喫煙可能を売りに!新しいスタイルのカフェがオープン

喫煙可能を売りに!新しいスタイルのカフェがオープン

喫煙ニーズを捉え、他店との差別化を図る

2012年5月15日

“タバコが吸える”ことをアピールし、他店との差別化を図ろうとしているカフェが、このたび、埼玉県越谷市の大型ショッピングセンターに開店した。「喫煙」をどうビジネスに結びつけるのか? 同店を運営する元林(大阪市)の担当者は、統計データや過去の成功事例を基に、十分採算は取れると自信をのぞかせる。加えて、喫煙者、非喫煙者の共存共栄にも力を尽くす。

埼玉県越谷市にある大型ショッピングセンター「イオンレイクタウン」。連日、大勢の買い物客でにぎわう商業施設内に、2012年4月27日「SMOKING CAFE BRIQUET(スモーキング カフェ ブリケ)」がオープンした。その店名が示すとおり、「タバコが吸える」ことを積極的にアピールしたカフェだ。ちなみに「ブリケ」とはフランス語でライターを意味する。全席喫煙可なのはもちろん、店内にはパイプや、キセル、ライターなど、タバコ関連グッズの販売コーナーも併設されている。喫煙者にとっては、オアシスのような店だ。

ライターなど喫煙具の物販コーナーもある

近年、神奈川県で受動喫煙防止条例が施行され、兵庫県では先日、受動喫煙防止条例が議会で可決された。その他の地方自治体でも条例制定の動きがみられる状況下で、昔は喫煙できたのに、分煙のための設備投資も難しく、禁煙にしてしまう店も増えてきている。そんななか、同店をオープンした意図について、元林東京支店の村尾光一支店長は「年々、肩身が狭くなっている喫煙者の方々がくつろげる空間を提供するのが目的です。我が社はタバコ関連の商品を主に取り扱っており、こうした場をご用意するのは企業としての使命だと考えています」と語る。

しかし、出店する以上はお客に支持される店を作り、黒字経営にしなくてはならない。単なる使命感だけで店は成立しないだろう。村尾支店長は「2011年11月時点での国内の喫煙者数はおよそ2279万人にのぼります。この数字は、人口の21.7%に及び、5人に1人は喫煙者という計算です。こうした人たちをターゲットにすれば、十分に勝算ありと見込んでいます」とデータを基に持論を述べる。

勝算にはもう一つの裏づけがある。2008年に新橋・有楽町で愛煙家のための全面喫煙カフェとしてオープンした「カフェトバコ」は、喫煙者から「気兼ねなく喫煙できて、快適」などと、好評を得ており、営業も好調だという。「ムードに流されずに、お客様のニーズにきちんと向き合うことが、黒字化のポイントと考えています」(村尾支店長)。

同店は喫煙者をターゲットにしているものの、イオンレイクタウンにはカップルや家族連れも多く訪れる。
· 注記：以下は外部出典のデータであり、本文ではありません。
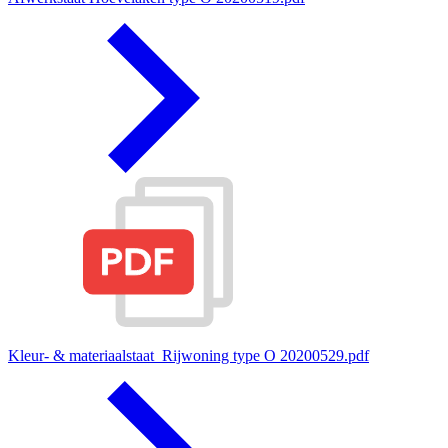
Kleur- & materiaalstaat_Rijwoning type O 20200529.pdf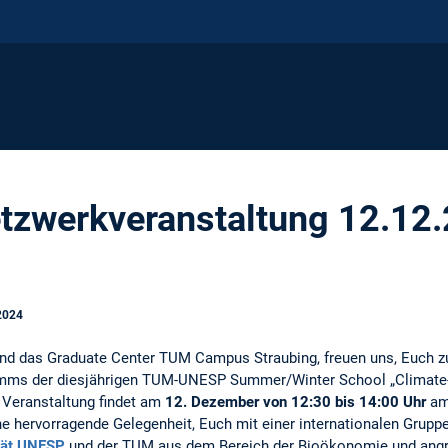
tzwerkveranstaltung 12.12.
2024
und das Graduate Center TUM Campus Straubing, freuen uns, Euch 
ramms der diesjährigen TUM-UNESP Summer/Winter School „Climate
 Veranstaltung findet am
12. Dezember von 12:30 bis 14:00 Uhr
a
 eine hervorragende Gelegenheit, Euch mit einer internationalen Gru
ität UNESP
und der TUM aus dem Bereich der Bioökonomie und angr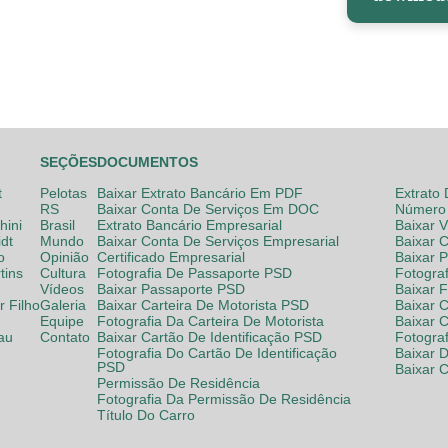
SEÇÕES
DOCUMENTOS
t
Pelotas
Baixar Extrato Bancário Em PDF
Extrato
RS
Baixar Conta De Serviços Em DOC
Número 
hini
Brasil
Extrato Bancário Empresarial
Baixar 
dt
Mundo
Baixar Conta De Serviços Empresarial
Baixar 
o
Opinião
Certificado Empresarial
Baixar 
tins
Cultura
Fotografia De Passaporte PSD
Fotogra
Vídeos
Baixar Passaporte PSD
Baixar 
 Filho
Galeria
Baixar Carteira De Motorista PSD
Baixar C
Equipe
Fotografia Da Carteira De Motorista
Baixar 
lau
Contato
Baixar Cartão De Identificação PSD
Fotogra
Fotografia Do Cartão De Identificação
Baixar 
PSD
Baixar 
Permissão De Residência
Fotografia Da Permissão De Residência
Título Do Carro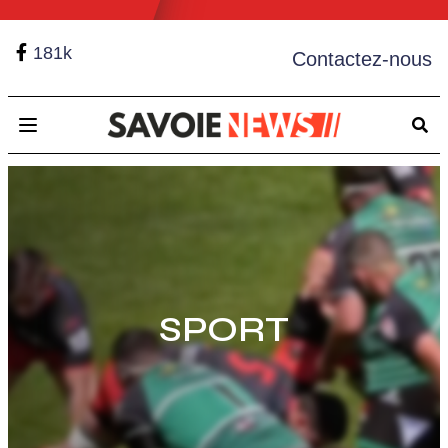
181k
Contactez-nous
Open main menu
SPORT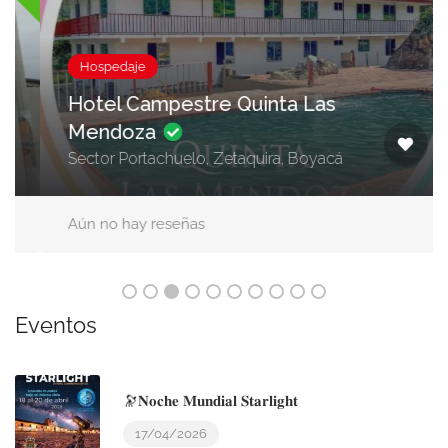
Hospedaje
Hotel Campestre Quinta Las
Mendoza
Sector Portachuelo, Zetaquira, Boyacá
Aún no hay reseñas
Eventos
🔭𝐍𝐨𝐜𝐡𝐞 𝐌𝐮𝐧𝐝𝐢𝐚𝐥 𝐒𝐭𝐚𝐫𝐥𝐢𝐠𝐡𝐭
17/04/2026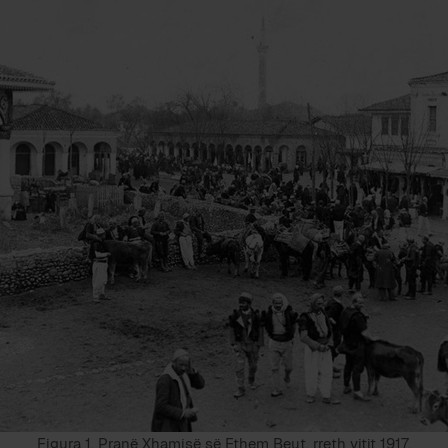
Figura 1. Pranë Xhamisë së Ethem Beut, rreth vitit 1917.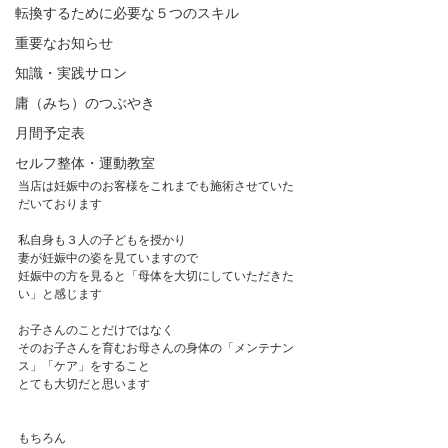
転換するために必要な５つのスキル
重要なお知らせ
知識・実践サロン
庸（みち）のつぶやき
月間予定表
セルフ整体・運動教室
当店は妊娠中のお客様をこれまでも施術させていた
だいております
私自身も３人の子どもを授かり
妻が妊娠中の姿を見ていますので
妊娠中の方を見ると「母体を大切にしていただきた
い」と感じます
お子さんのことだけではなく
そのお子さんを育むお母さんの身体の「メンテナン
ス」「ケア」をすること
とても大切だと思います
もちろん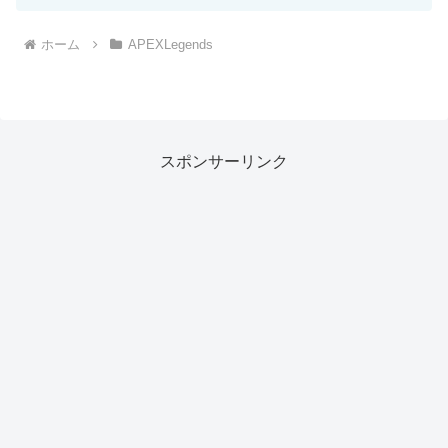
ホーム
APEXLegends
スポンサーリンク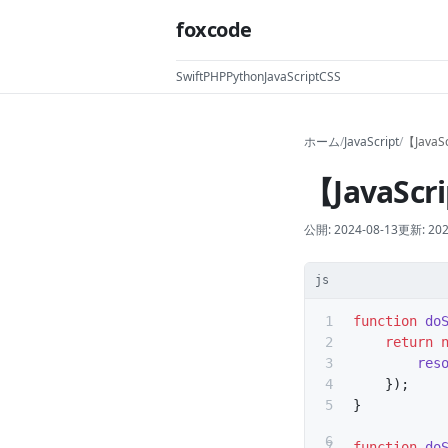
foxcode
Swift
PHP
Python
JavaScript
CSS
ホーム
/
JavaScript
/
【Java
【JavaSc
公開:
2024-08-13
更新:
202
js
function
 do
    return
 
        res
    });
}
function
 do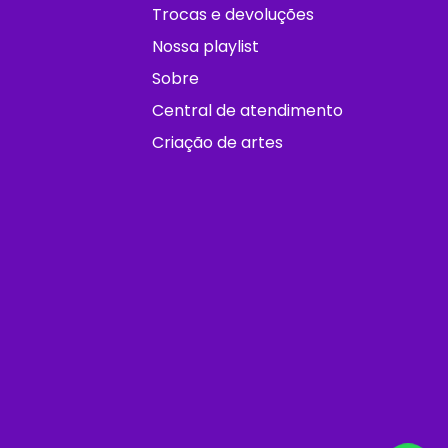
Trocas e devoluções
Nossa playlist
Sobre
Central de atendimento
Criação de artes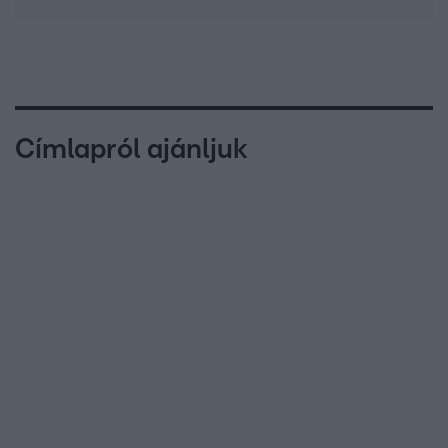
Címlapról ajánljuk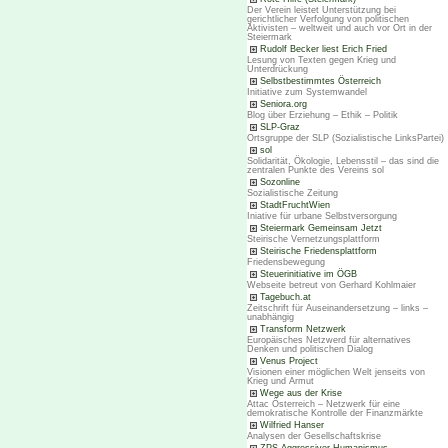
Der Verein leistet Unterstützung bei
gerichtlicher Verfolgung von politischen
Aktivisten – weltweit und auch vor Ort in der
Steiermark
Rudolf Becker liest Erich Fried
Lesung von Texten gegen Krieg und
Unterdrückung
Selbstbestimmtes Österreich
Initiative zum Systemwandel
Seniora.org
Blog über Erziehung – Ethik – Politik
SLP-Graz
Ortsgruppe der SLP (Sozialistische LinksPartei)
sol
Solidarität, Ökologie, Lebensstil – das sind die
zentralen Punkte des Vereins sol
Sozonline
Sozialistische Zeitung
StadtFruchtWien
Iniative für urbane Selbstversorgung
Steiermark Gemeinsam Jetzt
Steirische Vernetzungsplattform
Steirische Friedensplattform
Friedensbewegung
Steuerinitiative im ÖGB
Webseite betreut von Gerhard Kohlmaier
Tagebuch.at
Zeitschrift für Auseinandersetzung – links –
unabhängig
Transform Netzwerk
Europäisches Netzwerd für alternatives
Denken und politischen Dialog
Venus Project
Visionen einer möglichen Welt jenseits von
Krieg und Armut
Wege aus der Krise
Attac Österreich – Netzwerk für eine
demokratische Kontrolle der Finanzmärkte
Wilfried Hanser
Analysen der Gesellschaftskrise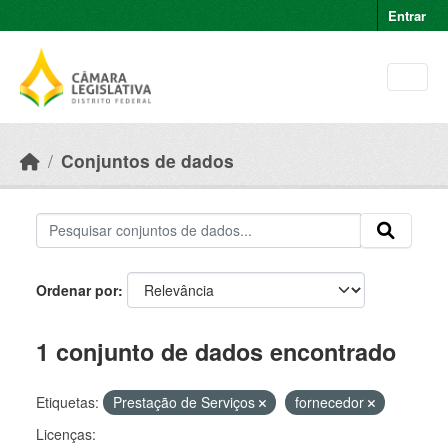
Skip to main content
Entrar
Conjuntos de dados
Ordenar por
1 conjunto de dados encontrado
Etiquetas:
Prestação de Serviços
fornecedor
Licenças:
より多くのお客に来店してもらうために、非喫煙者への配慮も忘れない。

同店は全席喫煙にも関わらず、タバコのにおいがほとんどしない。その秘訣は高い天井と強力な換気設備にある。タバコの煙は上に上昇する性質があるため、天井が高いとお客は煙の存在をあまり感じなくてすむ。イオンレイクタウンのテナントの天井が高いことを利用した形だ。さらに、換気に関しては以前入居していた店舗の設備より強力なものに取り替え、より快適な空間づくりを推進している。

落ち着いた雰囲気と高い天井が特徴

とはいえ、喫煙者が考える以上にタバコの煙に敏感な非喫煙者が入店する場合もある。そこで、扉に「全席喫煙席となっておりますので、たばこの臭い、煙が苦手なお客様は入店をお控えください」と明示し、無用なトラブルが発生することを避けている。「基本的には喫煙者にくつろいでもらうお店なので、そのコンセプトは守りつつも、可能な範囲で非喫煙者の方にも楽しんでもらえる店づくりを心がけています」と村尾支店長は語る。

入口の扉に全席喫煙であることを表示している

今後は喫煙者のマナー向上のためのイベントを同店で開催する予定だという。「喫煙具メーカーとして喫煙者を支援する一方で、非喫煙者に対する配慮も不可欠です。両者の共存共栄のために力を尽くしていきたい」(村尾支店長)。

なお、今回オープンした店はあくまで1号店。経営が軌道に乗れば、今後出店を増やす予定で、この事業に賛同するオーナーを募ってフランチャイズ化も視野に入れる。将来的には30店程度の展開を想定しているという。